Question

How many milliliters of concentrated hydrochloric acid solution \((36.0 \%) \mathrm{HCl}\) by mass, density \(=1.18 \mathrm{~g} / \mathrm{mL}\) ) are required to produce \(10.0 \mathrm{~L}\) of a solution that has a pH of \(2.05 ?\)

Short answer

To produce 10.0 L of a solution with a pH of 2.05, we first find the concentration of H+ ions: \([H^{+}] = 10^{-2.05}\). Next, we calculate the moles of H+ ions: \(moles\: of\: H^{+} = [H^{+}] × 10.0\, L\). Then, determine the mass of HCl: \(mass\: of\: HCl = moles\: of\: H^{+} × 36.5\,g/mol\). After that, find the mass of the concentrated solution: \(mass\: of\: concentrated\: solution = mass\: of\: HCl / 0.36\). Lastly, calculate the volume of the concentrated HCl solution: \(volume\: of\: concentrated\: solution = mass\: of\: concentrated\: solution / 1.18\,g/mL\).

Step-by-step solution

Calculate the concentration of H+ ions from the pH value

The pH is defined as follows: \[pH = -\log_{10} [H^{+}]\] Where [H+] is the concentration of H+ ions in moles per liter (mol/L). To get the concentration of H+ ions in the new solution, we need to reverse this relationship: \[[H^{+}] = 10^{-pH}\] Using the given pH value of 2.05, we can find the concentration of H+ ions in the new solution: \[[H^{+}] = 10^{-2.05}\] Calculate the result to get the concentration of H+ ions in the new solution.

Calculate the moles of H+ ions in the new solution

Now that we have the concentration of H+ ions in the new solution, we can multiply this value by the volume of the new solution to find the moles of H+ ions required: \[moles\: of\: H^{+} = [H^{+}] × Volume\: of\: new\: solution\] Using the given volume of the new solution (10.0 L), calculate the moles of H+ ions in the new solution.

Calculate the mass of HCl in the new solution

With the moles of H+ ions required, we can now calculate the mass of HCl in the new solution using the molar mass of HCl (36.5 g/mol): \[mass\: of\: HCl = moles\: of\: H^{+} × molar\: mass\: of\: HCl\] Calculate the mass of HCl required for the new solution.

Calculate the mass of the concentrated HCl solution

We know that the concentrated HCl solution is 36.0% by mass. Therefore, we can find the mass of the concentrated solution that contains the required mass of HCl: \[mass\: of\: concentrated\: solution = \frac{mass\: of\: HCl}{percentage\: of\: HCl}\] Calculate the mass of the concentrated HCl solution required to prepare 10.0 L of the new solution with a pH of 2.05.

Task requirements »
A: Print the passage of the hydrochloric acid dilution problem from "How many milliliters" to "of \(2.05 ?\)", copying it word for word.
B: Carry on the hydrochloric acid dilution problem from where it stops.

The data »
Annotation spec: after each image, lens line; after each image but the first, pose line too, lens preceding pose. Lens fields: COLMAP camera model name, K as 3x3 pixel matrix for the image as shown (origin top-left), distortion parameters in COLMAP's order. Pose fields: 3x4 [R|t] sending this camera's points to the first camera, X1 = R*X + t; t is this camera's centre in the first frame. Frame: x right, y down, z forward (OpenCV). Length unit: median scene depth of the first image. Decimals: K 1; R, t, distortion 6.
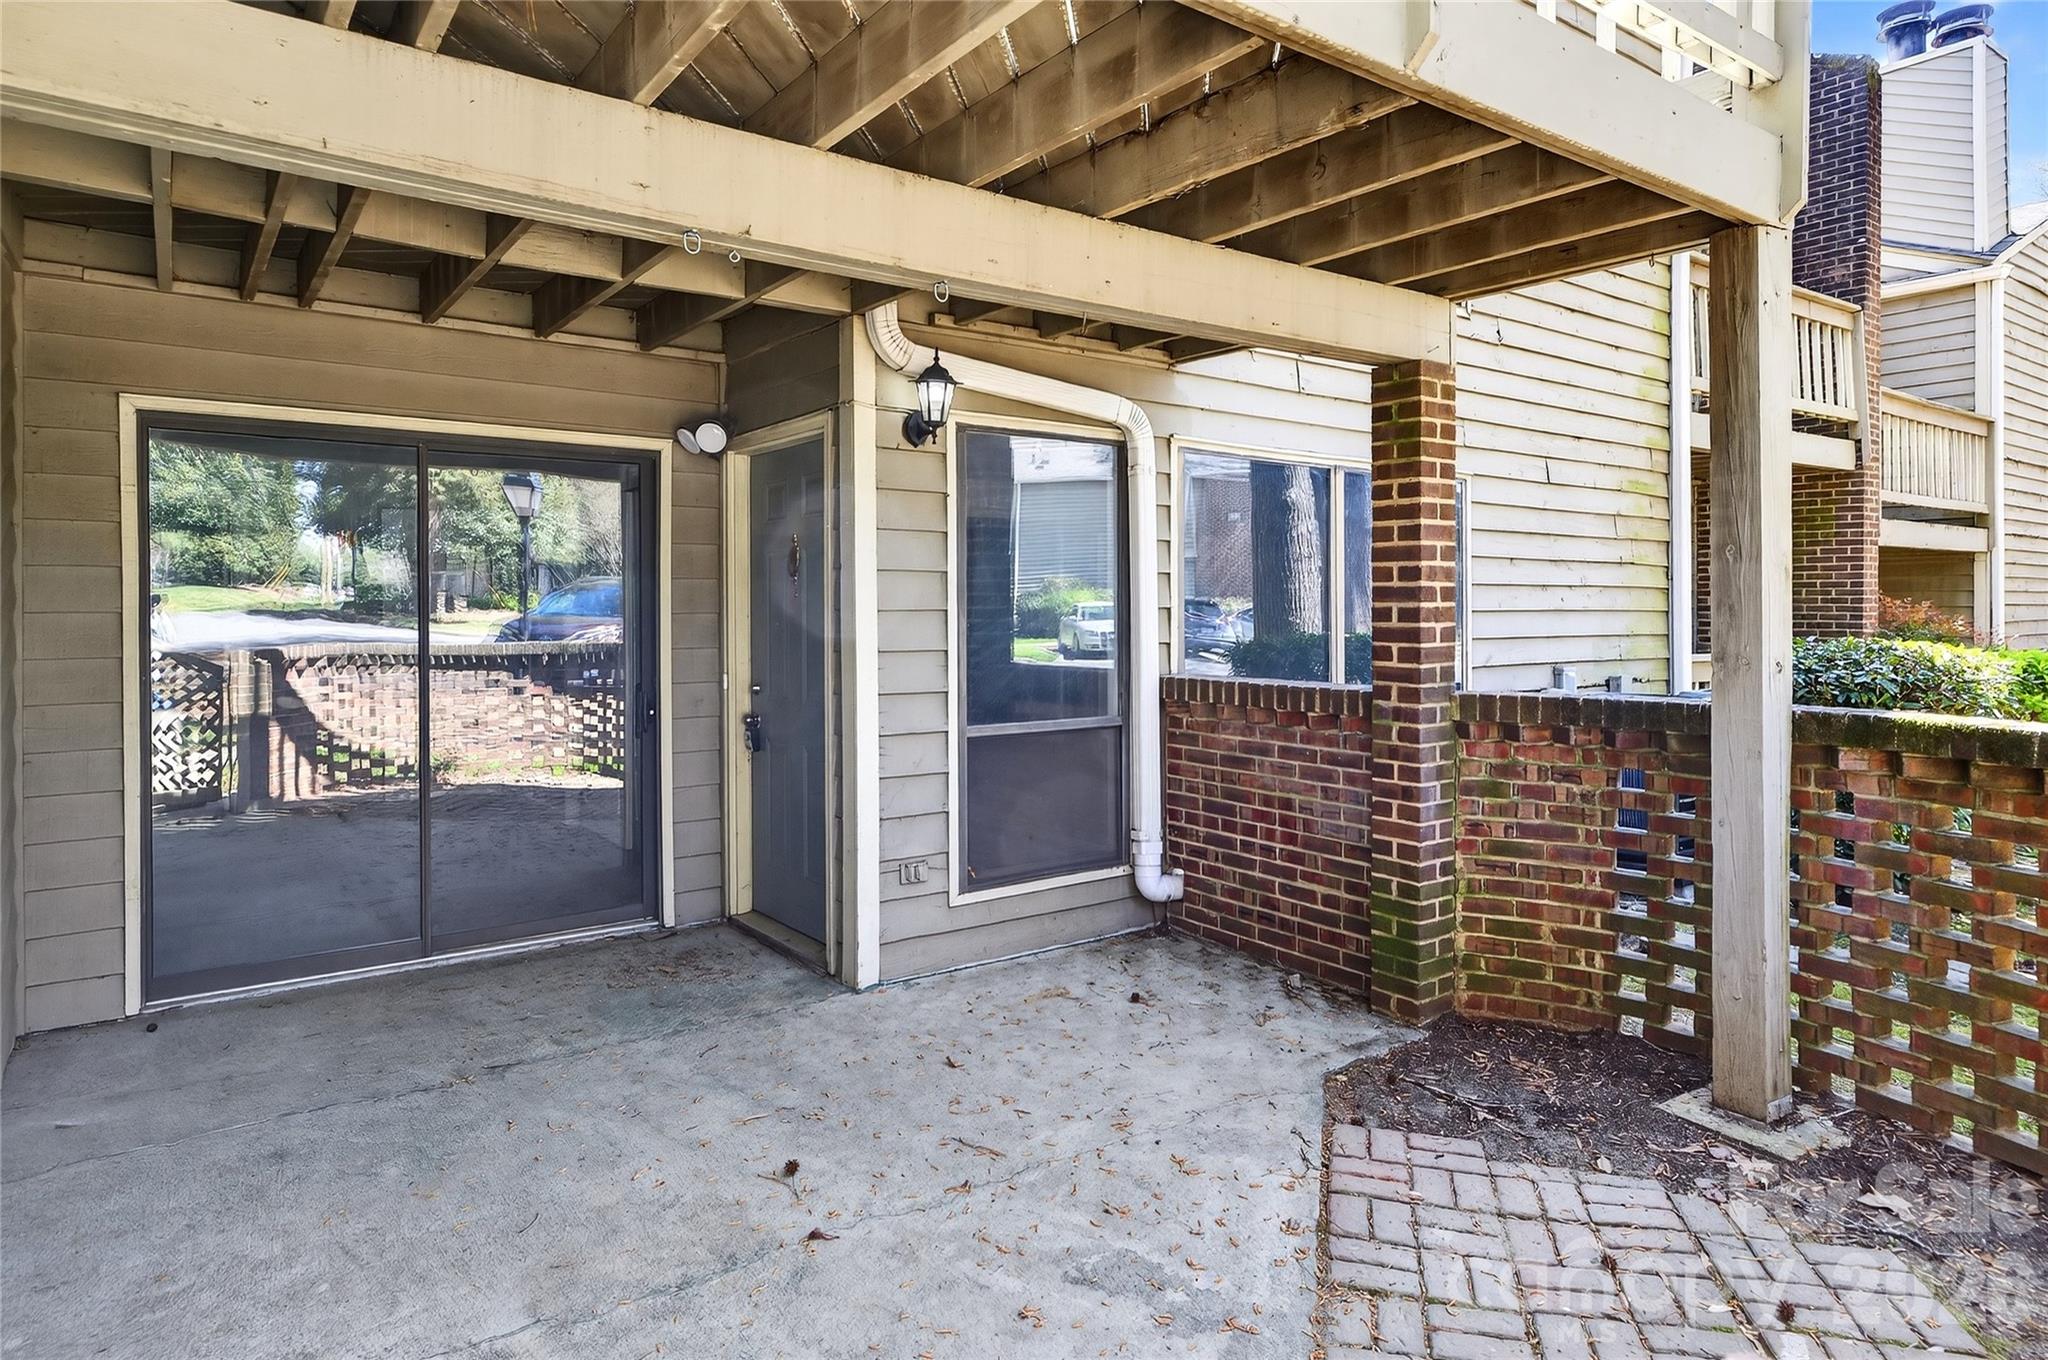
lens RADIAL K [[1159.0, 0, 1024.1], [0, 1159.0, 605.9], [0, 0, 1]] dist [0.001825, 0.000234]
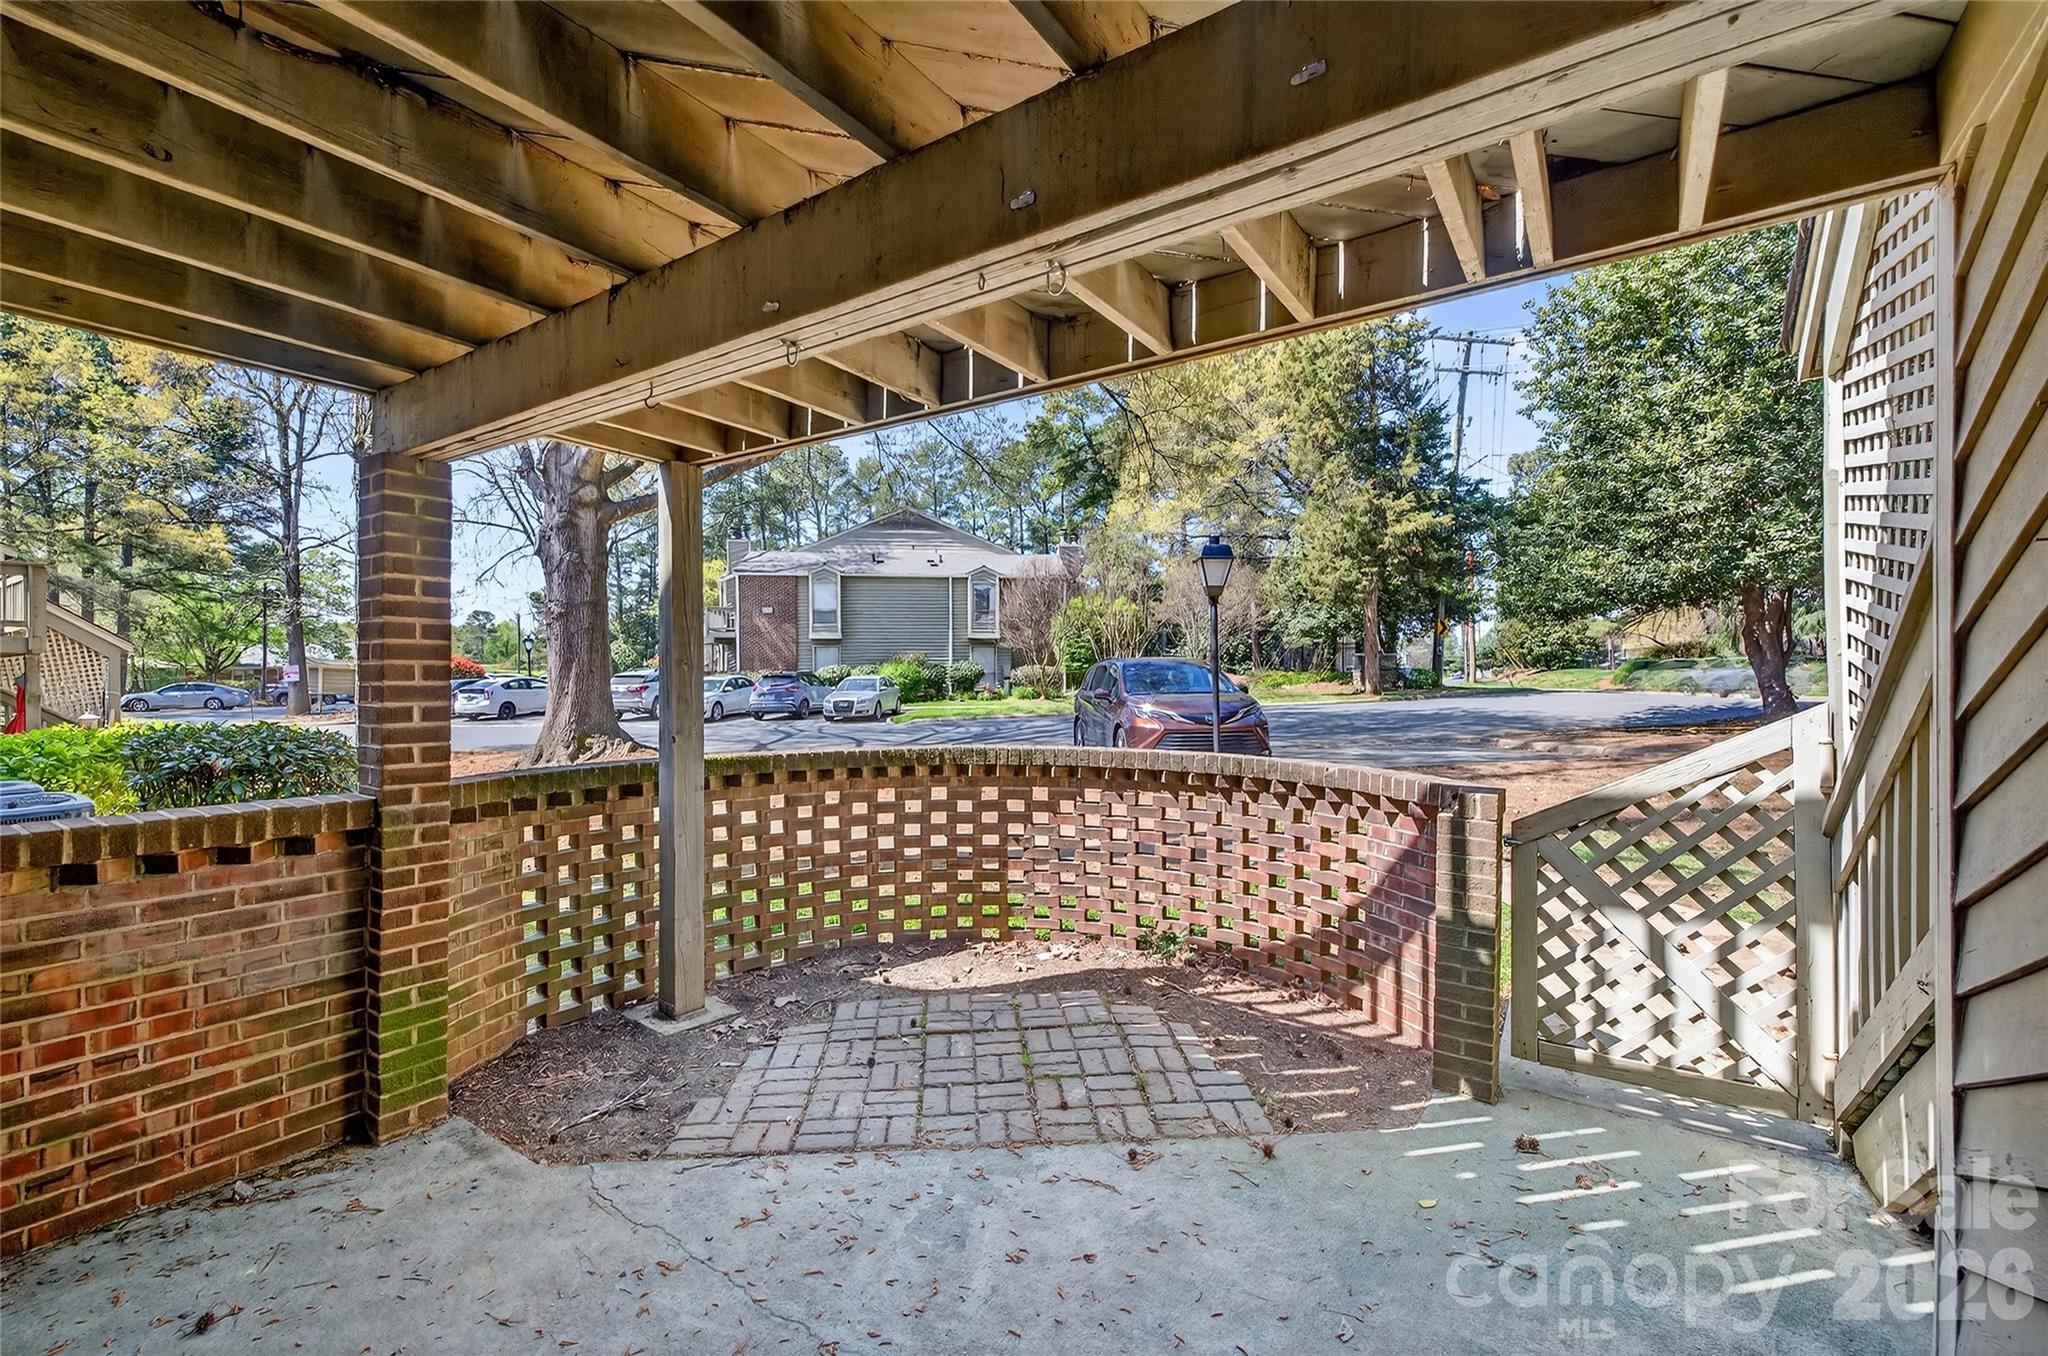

Responses to the tasks »
A:
How many milliliters of concentrated hydrochloric acid solution \((36.0 \%) \mathrm{HCl}\) by mass, density \(=1.18 \mathrm{~g} / \mathrm{mL}\) ) are required to produce \(10.0 \mathrm{~L}\) of a solution that has a pH of \(2.05 ?\)

B:
Calculate the volume of the concentrated HCl solution

Finally, we can use the density of the concentrated HCl solution (1.18 g/mL) to find the volume required: \[volume\: of\: concentrated\: solution = \frac{mass\: of\: concentrated\: solution}{density\: of\: concentrated\: solution}\] Calculate the volume of the concentrated HCl solution required to produce 10.0 L of a solution with a pH of 2.05.

Key concepts

pH Calculation

Understanding the pH calculation is crucial in many areas of chemistry, especially when dealing with acid-base reactions. The pH scale is a measure of the acidity or basicity of an aqueous solution. It is mathematically defined as the negative logarithm of the hydrogen ion concentration:
\[pH = -\log_{10} [H^{+}]\]
In our case, the pH is given as 2.05, reflecting a relatively acidic solution. By reversing the formula, \[ [H^{+}] = 10^{-pH} \]
we can calculate the hydrogen ion concentration required for the solution. Knowing the pH and understanding how to calculate the corresponding hydrogen ion concentration is the introductory step before we can prepare a solution with specific acidic properties.

Molarity and Molar Mass

The concepts of molarity and molar mass are fundamental in solution chemistry. Molarity (M) is a measure of the concentration of a solute in a solution, and is defined as the number of moles of solute per liter of solution.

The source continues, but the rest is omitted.